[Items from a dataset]

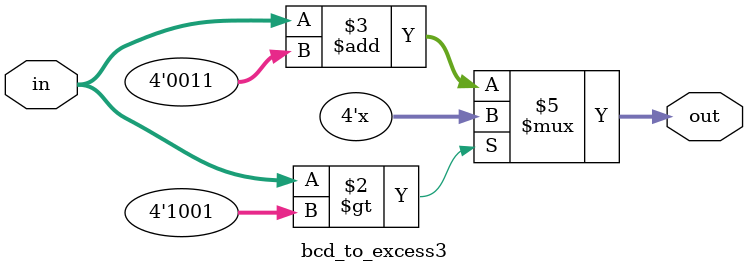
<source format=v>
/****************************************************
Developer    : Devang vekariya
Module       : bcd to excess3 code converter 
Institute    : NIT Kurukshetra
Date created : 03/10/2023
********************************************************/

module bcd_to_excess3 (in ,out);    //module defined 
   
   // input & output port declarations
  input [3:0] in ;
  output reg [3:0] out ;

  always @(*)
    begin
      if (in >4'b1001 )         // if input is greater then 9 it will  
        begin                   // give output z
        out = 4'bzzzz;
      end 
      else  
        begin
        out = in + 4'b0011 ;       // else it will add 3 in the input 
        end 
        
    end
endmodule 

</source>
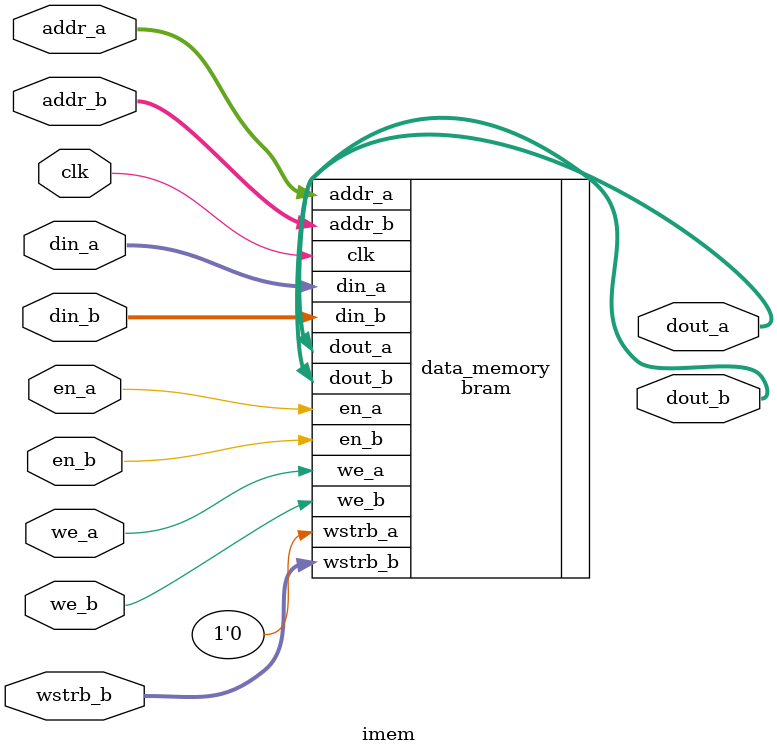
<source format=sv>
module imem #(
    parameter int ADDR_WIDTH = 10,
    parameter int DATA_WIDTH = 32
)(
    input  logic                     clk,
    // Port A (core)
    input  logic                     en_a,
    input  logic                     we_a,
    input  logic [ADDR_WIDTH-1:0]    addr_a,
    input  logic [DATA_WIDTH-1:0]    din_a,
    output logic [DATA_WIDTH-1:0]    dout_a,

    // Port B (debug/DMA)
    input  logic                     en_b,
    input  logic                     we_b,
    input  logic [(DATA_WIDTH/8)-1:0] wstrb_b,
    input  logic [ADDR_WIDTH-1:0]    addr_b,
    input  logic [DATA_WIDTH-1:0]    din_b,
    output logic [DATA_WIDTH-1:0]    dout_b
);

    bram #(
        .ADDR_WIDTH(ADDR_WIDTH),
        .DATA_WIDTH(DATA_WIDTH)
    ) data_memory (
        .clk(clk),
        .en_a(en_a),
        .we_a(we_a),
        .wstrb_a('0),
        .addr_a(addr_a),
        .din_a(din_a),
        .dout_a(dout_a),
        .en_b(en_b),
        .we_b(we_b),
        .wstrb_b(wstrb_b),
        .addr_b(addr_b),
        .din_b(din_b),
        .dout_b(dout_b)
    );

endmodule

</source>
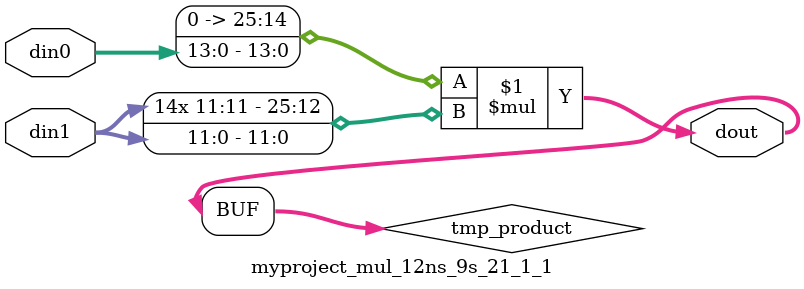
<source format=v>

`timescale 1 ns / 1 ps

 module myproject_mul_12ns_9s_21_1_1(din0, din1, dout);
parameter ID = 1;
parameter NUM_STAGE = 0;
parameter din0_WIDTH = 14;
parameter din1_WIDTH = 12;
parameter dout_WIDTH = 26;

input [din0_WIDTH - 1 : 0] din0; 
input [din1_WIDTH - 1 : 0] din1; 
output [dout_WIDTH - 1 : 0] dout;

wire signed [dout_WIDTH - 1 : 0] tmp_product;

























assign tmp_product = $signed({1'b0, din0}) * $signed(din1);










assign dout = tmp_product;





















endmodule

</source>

**TRY IT**: Copy out each line of the entries that holds "parameter".

**SOLUTION TO THE PROBLEM**:
    parameter int ADDR_WIDTH = 10,
    parameter int DATA_WIDTH = 32
parameter ID = 1;
parameter NUM_STAGE = 0;
parameter din0_WIDTH = 14;
parameter din1_WIDTH = 12;
parameter dout_WIDTH = 26;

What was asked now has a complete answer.